[ASSIGNMENT]
In the entries that follow, find the word "right" and report each line it is on.

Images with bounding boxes

┄┄┄┄┄┄┄┄┄┄

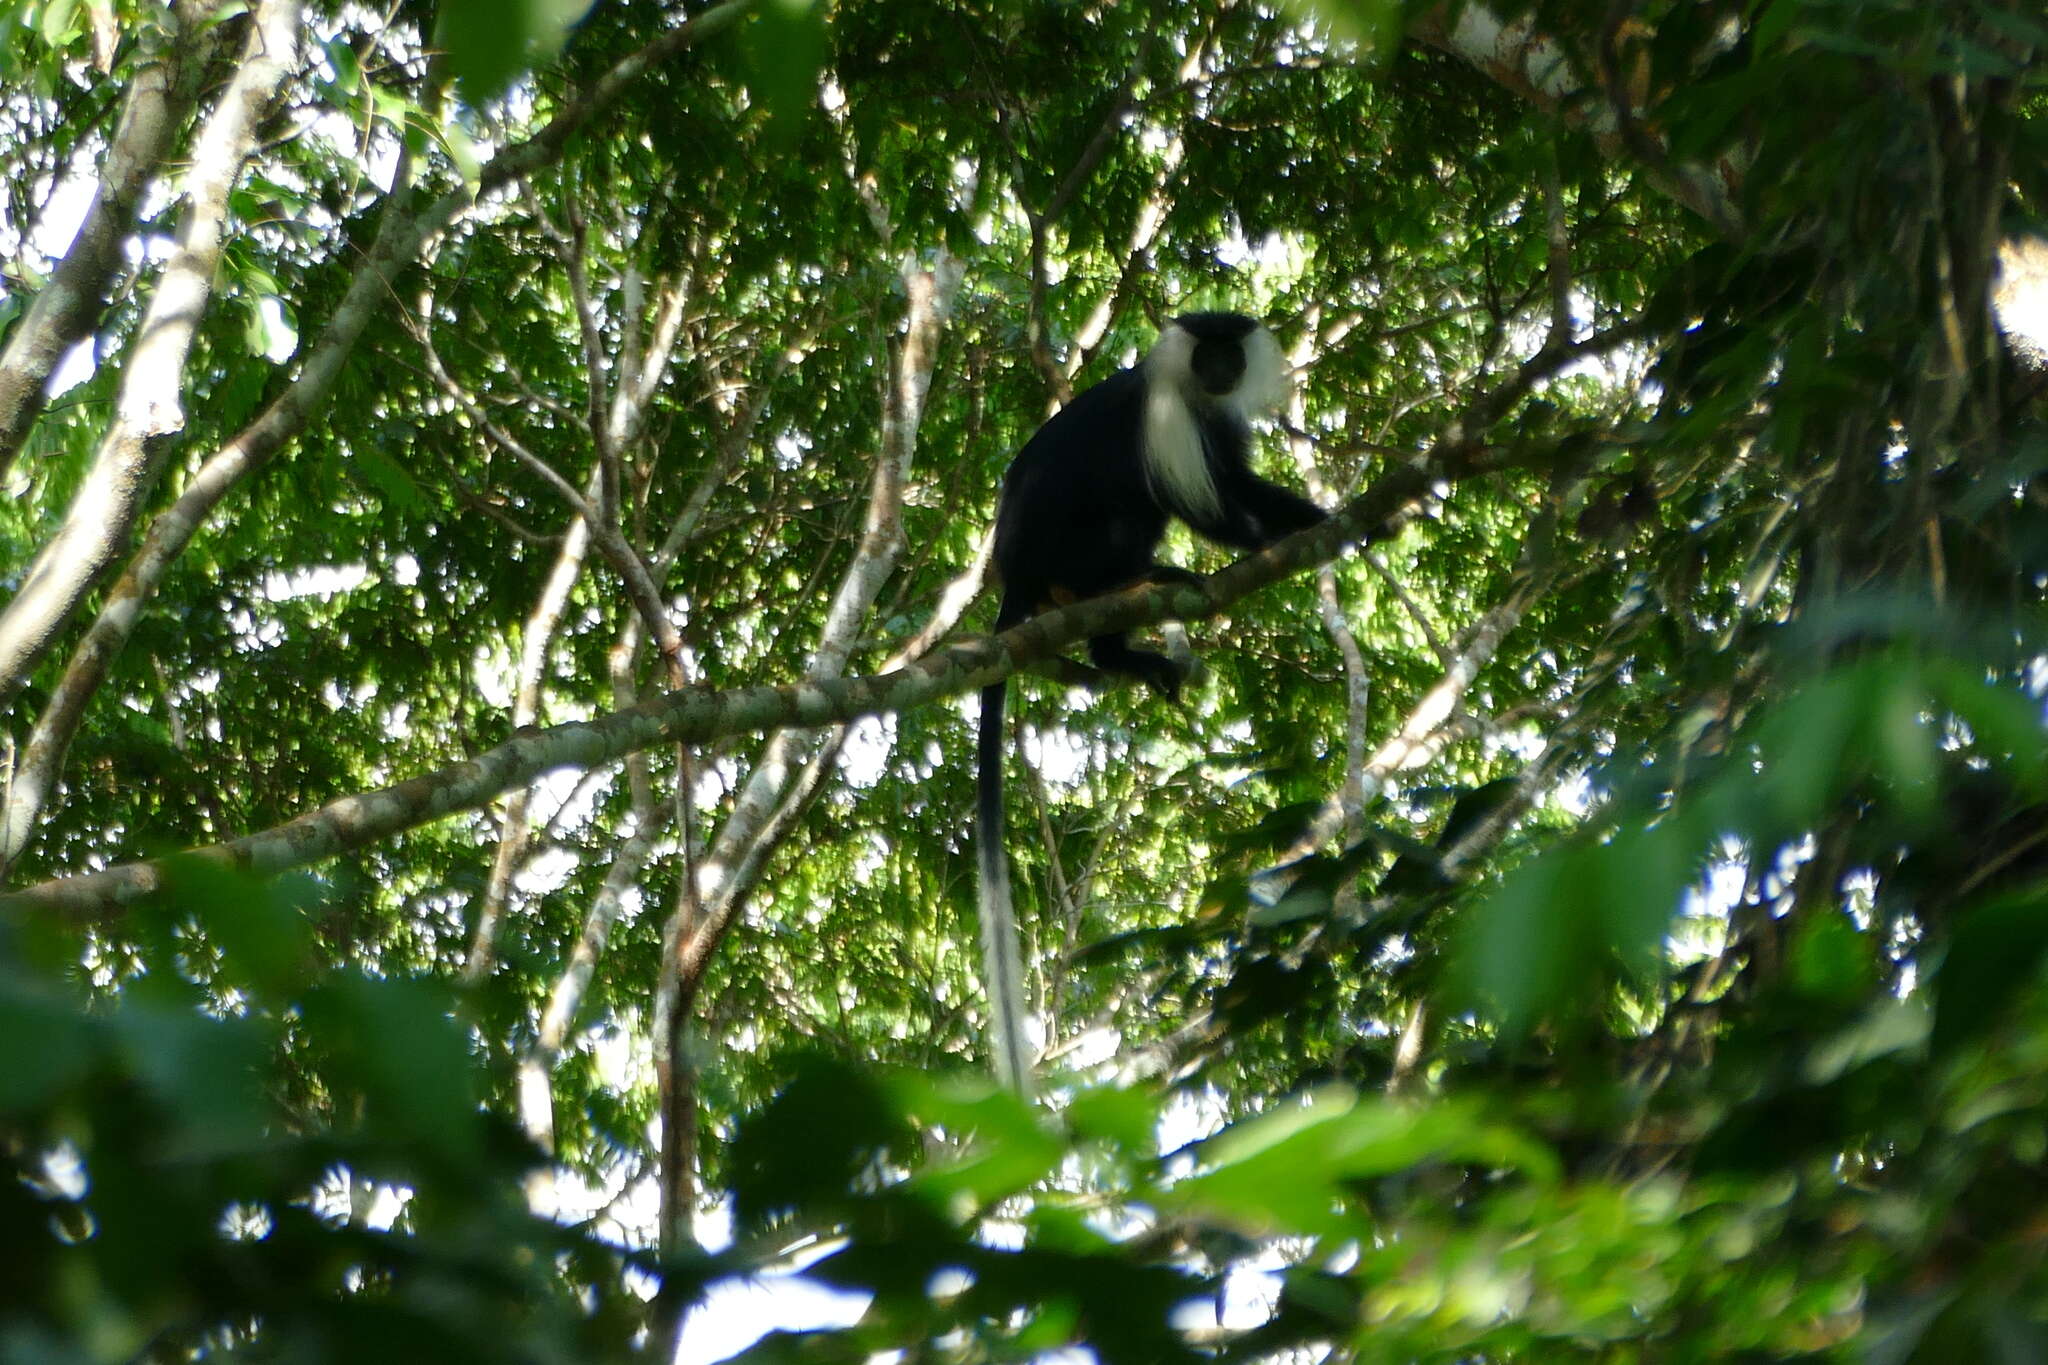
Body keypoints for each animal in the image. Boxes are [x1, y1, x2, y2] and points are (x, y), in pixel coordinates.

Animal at [974, 315, 1327, 1096]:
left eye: (1231, 352)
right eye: (1207, 350)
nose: (1222, 367)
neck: (1194, 393)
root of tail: (1019, 575)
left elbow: (1234, 482)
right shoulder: (1167, 416)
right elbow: (1212, 504)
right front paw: (1301, 529)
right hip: (1075, 547)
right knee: (1134, 511)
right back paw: (1138, 595)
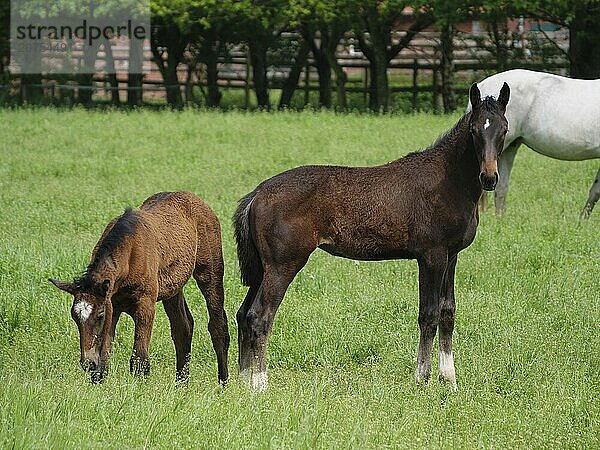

┄┄┄┄┄┄┄┄┄┄

[RESPONSE]
right eye: (1207, 350)
right shoulder: (1167, 416)
right elbow: (1212, 504)
right front paw: (1301, 529)
right hip: (1075, 547)
right knee: (1134, 511)
right back paw: (1138, 595)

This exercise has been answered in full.